Olympische Winterspiele Olympia in China - Angst vor Lauschangriff, bizarre Anweisung

Stand: 14.01.2022 13:59 Uhr

Aus Angst vor Ausspähung wird immer mehr Akkreditierten der Olympischen Winterspiele empfohlen, auf das private Handy in China zu verzichten. Die Coronastrategie des Regimes in Peking führt zudem zu einer bizarren Aufforderung zur Hilfeverweigerung.

"My2022" heißt die App, die in allen Stores kostenfrei zur Verfügung steht. Jeder kann sich das "Dienstprogramm" auf sein Mobiltelefon laden. Wer eine Akkreditierung für die Olympischen Winterspiele in Peking bekommen hat, muss es sogar.

Die Ergebnisse von Coronatests müssen dort dokumentiert werden, genau wie die tägliche Körpertemperatur.

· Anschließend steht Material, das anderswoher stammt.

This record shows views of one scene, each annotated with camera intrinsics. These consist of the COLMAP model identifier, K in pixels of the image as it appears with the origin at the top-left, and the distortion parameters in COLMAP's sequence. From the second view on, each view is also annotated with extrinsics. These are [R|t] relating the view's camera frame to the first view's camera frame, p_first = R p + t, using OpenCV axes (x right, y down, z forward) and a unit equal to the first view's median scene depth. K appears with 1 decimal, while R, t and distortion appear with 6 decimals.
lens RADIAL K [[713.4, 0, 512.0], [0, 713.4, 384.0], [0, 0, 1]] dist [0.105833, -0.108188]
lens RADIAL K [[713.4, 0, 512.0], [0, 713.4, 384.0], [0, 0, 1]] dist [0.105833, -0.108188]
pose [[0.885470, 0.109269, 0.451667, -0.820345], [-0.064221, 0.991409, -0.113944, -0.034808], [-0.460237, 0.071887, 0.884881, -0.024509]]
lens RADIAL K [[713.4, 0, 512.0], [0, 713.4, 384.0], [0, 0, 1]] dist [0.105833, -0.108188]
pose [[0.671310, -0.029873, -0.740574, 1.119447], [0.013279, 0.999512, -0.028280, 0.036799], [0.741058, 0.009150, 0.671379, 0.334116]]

In der Theorie könnten Sportlerinnen und Sportler die App auf ihren privaten Telefonen installieren, aber davon raten immer mehr Nationale Olympische Komitees ab.

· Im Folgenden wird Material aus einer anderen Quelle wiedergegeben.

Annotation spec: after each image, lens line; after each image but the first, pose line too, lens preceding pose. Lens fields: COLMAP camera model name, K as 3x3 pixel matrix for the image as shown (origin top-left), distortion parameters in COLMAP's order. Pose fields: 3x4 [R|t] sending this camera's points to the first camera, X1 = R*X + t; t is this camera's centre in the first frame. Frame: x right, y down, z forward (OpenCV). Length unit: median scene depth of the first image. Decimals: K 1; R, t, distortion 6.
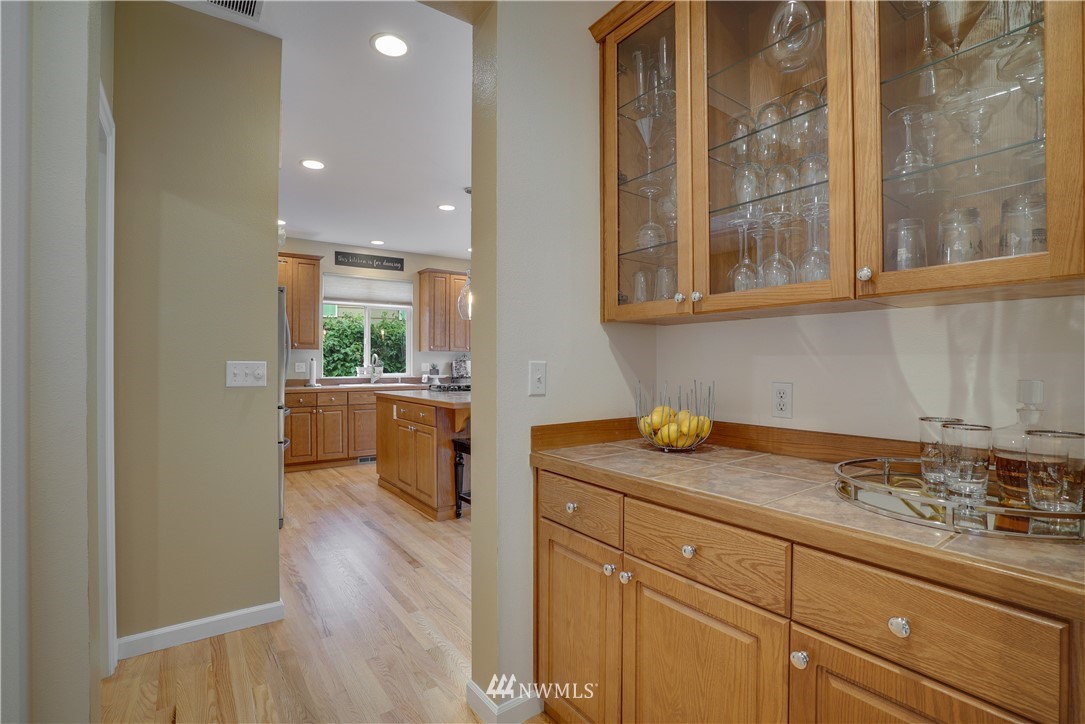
lens RADIAL K [[508.0, 0, 540.0], [0, 508.0, 365.9], [0, 0, 1]] dist [-0.042425, 0.012524]
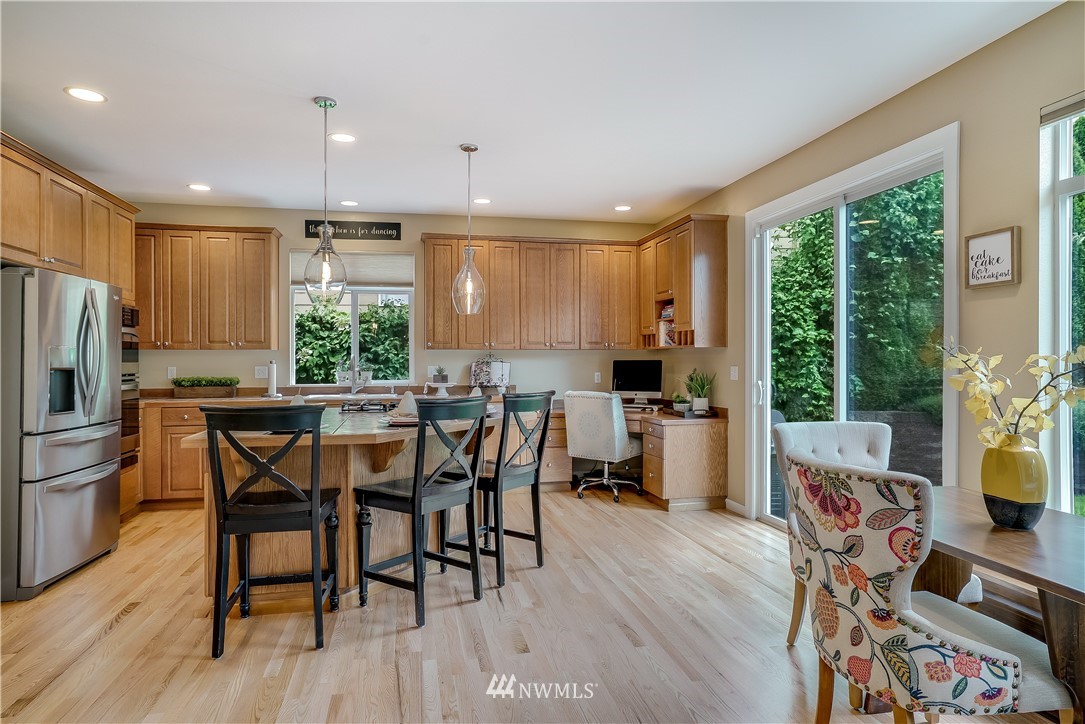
lens RADIAL K [[635.4, 0, 543.7], [0, 635.4, 363.2], [0, 0, 1]] dist [-0.027617, 0.002593]
pose [[0.922692, -0.000489, -0.385537, 0.279321], [0.000528, 1.000000, -0.000004, -0.009970], [0.385537, -0.000200, 0.922692, 0.241033]]
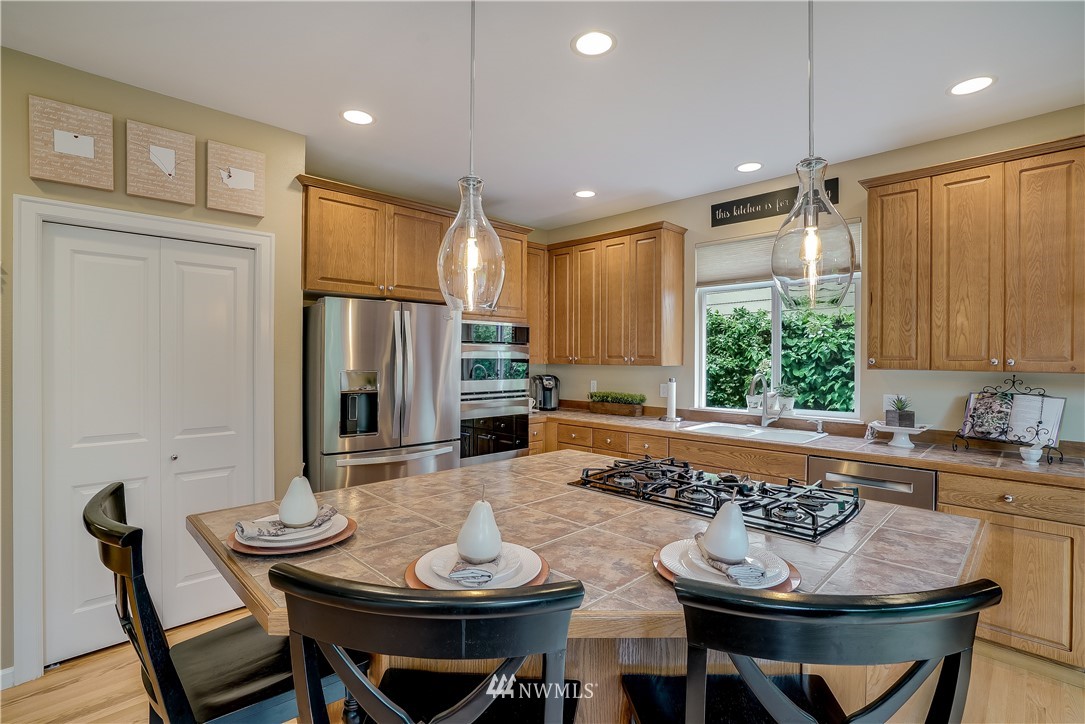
lens RADIAL K [[508.0, 0, 544.2], [0, 508.0, 358.6], [0, 0, 1]] dist [-0.042425, 0.012524]
pose [[0.168012, 0.005417, -0.985770, 0.160565], [-0.010354, 0.999939, 0.003730, -0.037517], [0.985731, 0.009580, 0.168058, 0.656011]]
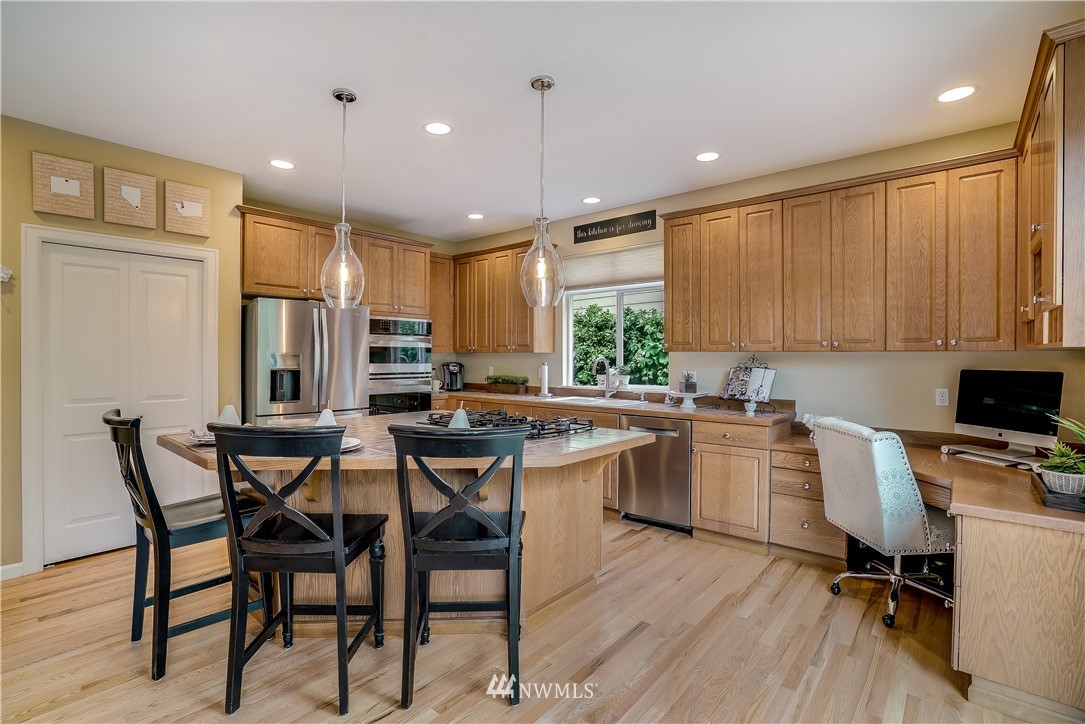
lens RADIAL K [[508.0, 0, 544.9], [0, 508.0, 359.2], [0, 0, 1]] dist [-0.042425, 0.012524]
pose [[0.243722, 0.006711, -0.969822, 0.334188], [-0.007854, 0.999957, 0.004945, -0.022585], [0.969813, 0.006412, 0.243765, 0.719997]]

Nach den Verbänden in Großbritannien und den Niederlanden empfiehlt nach einem Bericht der "Frankfurter Allgemeinen Zeitung" auch der Deutsche Olympische Sportbund (DOSB) seinen Athletinnen und Athleten, nicht mit privaten Handys in China online zu gehen. Der DOSB bietet dem Kader stattdessen Mobiltelefone an, die nach den Spielen verschrottet werden.

Für den ARD-Korrespondenten Benjamin Eyssel ist das ratsam: "Es ist immer eine reelle Gefahr, in China überwacht zu werden. Kein Staat der Welt überwacht mehr."

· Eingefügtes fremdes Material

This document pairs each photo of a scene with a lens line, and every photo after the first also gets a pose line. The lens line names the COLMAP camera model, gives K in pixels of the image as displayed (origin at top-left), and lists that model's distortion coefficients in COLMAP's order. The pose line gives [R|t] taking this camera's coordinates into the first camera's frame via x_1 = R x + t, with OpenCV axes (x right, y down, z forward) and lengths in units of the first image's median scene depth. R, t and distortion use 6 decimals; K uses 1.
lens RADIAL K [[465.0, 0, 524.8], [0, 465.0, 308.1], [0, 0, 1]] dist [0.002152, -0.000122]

Selbst bei verschlüsstelten Messengerdiensten wie Signal oder Threema ist der in Peking stationierte Eyssel nicht sicher, ob auch sie von den chinesischen Überwachern nicht geknackt werden können: "Das ist schwierig einzuschätzen."

Eyssel berichtete in den vergangenen Monaten mehrfach über die Vorbereitungen auf die Winterspiele, die am 4. Februar beginnen. "Journalisten unerwünscht", überschrieb er einen Beitrag, in dem über zahlreiche Eingriffe in die Pressefreiheit berichtet wird.

Auch Christoph Netzel, Sportchef des Bayrischen Rundfunks und Teamchef für die ARD bei den Olympischen Winterspielen sagt: "Es ist nicht gewünscht, dass wir uns frei bewegen können."

Hilfe bei Unfällen untersagt

Zur Einschränkung der Bewegungsfreiheit trägt auch die Pandemie bei. Alle Akkreditierten, die schon in China sind oder noch einreisen, müssen sich seit Beginn des Jahres in eine Blase begeben.

China ist bekannt für seine Null-Covid-Politik. Diese treibt aber befremdliche Blüten, wie Benjam Eyssel aus Peking berichtet. Auf Anweisung der Regierung sei es Chinesinnen und Chinesen etwa verboten, bei einem möglichen Unfall eines gekennzeichneten Olympia-Shuttlebusses zur Hilfe zu kommen. Grund: Angst vor Ansteckungen.

Plädoyers für diplomatischen Boykott

Immer mehr Sportlerinnen und Sportler drückten in den vergangenen Wochen ihr Unbehagen mit der Wahl des Gastgebers aus, auch wegen der Menschenrechtsverletzungen, beispielsweise gegen die Minderheit der muslimischen Uiguren.

Der Rodler Felix Loch sagte am Donnerstag (13.01.2022) in den Tagesthemen, dass die 2015 erfolgte Vergabe an China ein Fehler gewesen sei. Dafür könnten aber nicht Sportlerinnen und Sportler verantwortlich gemacht werden. Loch plädierte daher für einen diplomatischen Boykott. Heißt: Hochrangige Politikerinnen und Politiker sollen den Spielen fernbleiben, um das chinesische Regime nicht mit ihrer Anwesenheit aufzuwerten.

Unterstützung erhält der Rodler von Kenneth Roth, dem Chef der Menschenrechtsorganisation Human Rights Watch. Die Führung in Peking nutze die Spiele "eindeutig, um ihre schreckliche Unterdrückung reinzuwaschen oder unter sportlichen Erfolgen zu verbergen", sagte Roth im Interview mit der französischen Nachrichtenagentur AFP.